A new research paper from Kai Göbel, Pierrick Lorang, Patrik Zips, and Tobias Glück empirically tests whether Large Language Models (LLMs) can function as viable task planners for autonomous systems. The team developed PyPDDLEngine, an open-source Planning Domain Definition Language (PDDL) simulation engine that exposes planning operations as LLM tool calls via a Model Context Protocol (MCP) interface. This setup allows an LLM to act as an interactive agent, selecting a single action, observing the resulting simulated state, and having the ability to reset and retry, rather than committing to a full plan upfront.

In a head-to-head evaluation on 102 International Planning Competition (IPC) Blocksworld instances, the researchers compared four approaches under a uniform 180-second time budget. The classical planner Fast Downward (lama-first) set a high bar with 85.3% success. The direct LLM planning approach, using Claude Haiku 4.5, achieved 63.7% success. The novel agentic LLM planning approach via PyPDDLEngine reached 66.7%, showing a consistent but modest three-percentage-point advantage. However, this small gain came at a significant cost: the agentic method consumed 5.7 times more tokens per solution than direct planning.

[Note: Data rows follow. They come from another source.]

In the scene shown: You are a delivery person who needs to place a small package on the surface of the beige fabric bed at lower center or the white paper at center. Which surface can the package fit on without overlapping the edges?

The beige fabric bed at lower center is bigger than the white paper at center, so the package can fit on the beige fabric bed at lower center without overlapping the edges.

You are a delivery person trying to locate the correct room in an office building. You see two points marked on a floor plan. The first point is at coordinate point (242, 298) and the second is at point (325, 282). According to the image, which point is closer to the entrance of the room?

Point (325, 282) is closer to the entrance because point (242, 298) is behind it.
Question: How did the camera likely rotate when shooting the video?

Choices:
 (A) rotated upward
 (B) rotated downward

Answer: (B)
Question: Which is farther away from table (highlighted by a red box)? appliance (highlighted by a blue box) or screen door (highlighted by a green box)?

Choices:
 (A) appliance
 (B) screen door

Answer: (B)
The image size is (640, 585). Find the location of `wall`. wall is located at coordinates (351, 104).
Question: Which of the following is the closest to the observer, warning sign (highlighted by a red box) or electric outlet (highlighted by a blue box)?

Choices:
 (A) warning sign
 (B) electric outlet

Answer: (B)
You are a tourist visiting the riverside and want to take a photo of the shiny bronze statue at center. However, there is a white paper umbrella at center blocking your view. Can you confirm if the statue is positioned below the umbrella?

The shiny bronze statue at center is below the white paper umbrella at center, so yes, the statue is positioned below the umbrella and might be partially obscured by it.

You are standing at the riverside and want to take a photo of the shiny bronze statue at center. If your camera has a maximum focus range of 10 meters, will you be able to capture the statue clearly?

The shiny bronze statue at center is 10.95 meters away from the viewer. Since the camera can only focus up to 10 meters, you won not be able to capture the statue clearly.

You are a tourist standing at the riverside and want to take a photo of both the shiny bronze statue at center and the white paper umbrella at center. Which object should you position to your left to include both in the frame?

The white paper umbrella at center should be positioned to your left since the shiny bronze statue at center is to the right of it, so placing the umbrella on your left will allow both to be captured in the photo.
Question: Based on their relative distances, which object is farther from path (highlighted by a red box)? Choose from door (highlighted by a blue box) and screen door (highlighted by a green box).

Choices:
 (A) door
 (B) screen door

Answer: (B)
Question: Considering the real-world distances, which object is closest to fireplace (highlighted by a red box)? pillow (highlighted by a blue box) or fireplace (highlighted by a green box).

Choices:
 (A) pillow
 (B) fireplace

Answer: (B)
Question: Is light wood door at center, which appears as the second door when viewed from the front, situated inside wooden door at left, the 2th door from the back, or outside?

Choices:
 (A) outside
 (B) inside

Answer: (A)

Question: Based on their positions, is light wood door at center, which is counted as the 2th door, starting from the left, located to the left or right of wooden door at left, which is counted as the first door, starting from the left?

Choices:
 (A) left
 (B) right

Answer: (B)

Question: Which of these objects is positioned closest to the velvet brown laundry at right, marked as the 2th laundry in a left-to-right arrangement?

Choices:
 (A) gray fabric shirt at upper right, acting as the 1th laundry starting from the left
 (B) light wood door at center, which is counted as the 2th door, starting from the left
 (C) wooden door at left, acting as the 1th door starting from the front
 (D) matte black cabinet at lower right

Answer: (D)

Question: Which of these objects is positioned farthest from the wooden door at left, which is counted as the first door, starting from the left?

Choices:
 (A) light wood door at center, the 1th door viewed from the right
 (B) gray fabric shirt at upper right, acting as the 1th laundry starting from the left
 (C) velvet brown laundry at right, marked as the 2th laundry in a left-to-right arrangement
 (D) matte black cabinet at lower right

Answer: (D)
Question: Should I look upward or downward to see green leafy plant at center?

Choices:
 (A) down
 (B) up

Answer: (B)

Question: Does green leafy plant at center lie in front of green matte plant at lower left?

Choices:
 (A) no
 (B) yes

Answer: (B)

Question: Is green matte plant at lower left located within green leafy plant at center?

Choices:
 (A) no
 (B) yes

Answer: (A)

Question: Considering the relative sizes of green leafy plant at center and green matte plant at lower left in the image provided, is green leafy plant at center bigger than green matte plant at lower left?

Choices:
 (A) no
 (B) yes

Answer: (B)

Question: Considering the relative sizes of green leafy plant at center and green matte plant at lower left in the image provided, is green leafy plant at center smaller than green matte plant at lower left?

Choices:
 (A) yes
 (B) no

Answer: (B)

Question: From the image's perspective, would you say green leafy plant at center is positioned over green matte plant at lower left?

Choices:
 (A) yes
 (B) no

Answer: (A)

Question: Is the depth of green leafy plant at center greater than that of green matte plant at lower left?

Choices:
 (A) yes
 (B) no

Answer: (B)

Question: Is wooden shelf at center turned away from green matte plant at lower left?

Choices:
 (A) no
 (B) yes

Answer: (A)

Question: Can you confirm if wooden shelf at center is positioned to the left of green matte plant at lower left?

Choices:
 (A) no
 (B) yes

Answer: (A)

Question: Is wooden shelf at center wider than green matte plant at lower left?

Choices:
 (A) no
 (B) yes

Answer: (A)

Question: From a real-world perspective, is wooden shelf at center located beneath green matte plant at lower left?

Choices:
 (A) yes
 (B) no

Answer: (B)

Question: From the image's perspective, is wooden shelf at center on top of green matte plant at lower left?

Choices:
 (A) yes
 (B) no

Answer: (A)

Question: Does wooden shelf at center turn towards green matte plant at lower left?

The study's findings suggest that the benefits of an agentic approach depend heavily on the nature of environmental feedback. While coding agents thrive on externally grounded signals like compiler errors, the PDDL step feedback in this simulation is self-assessed, leaving the AI to evaluate its own progress without independent verification. Furthermore, the researchers note that both LLM approaches produced shorter plans than the classical seq-sat-lama-2011 planner across most co-solved problems, a result they attribute more to training-data recall than to demonstrable, generalizable planning intelligence.

Key Points
  • Agentic LLM planning via PyPDDLEngine achieved 66.7% success on IPC Blocksworld tasks, a mere 3% gain over direct LLM planning (63.7%).
  • The performance gain came at a high computational cost, with the agentic method using 5.7x more tokens per solution than direct planning.
  • Classical planner Fast Downward significantly outperformed both LLM methods, achieving 85.3% success, highlighting a substantial performance gap.

Why It Matters

This research quantifies the high cost and limited current payoff of using LLMs as interactive agents for complex planning, guiding practical AI system design.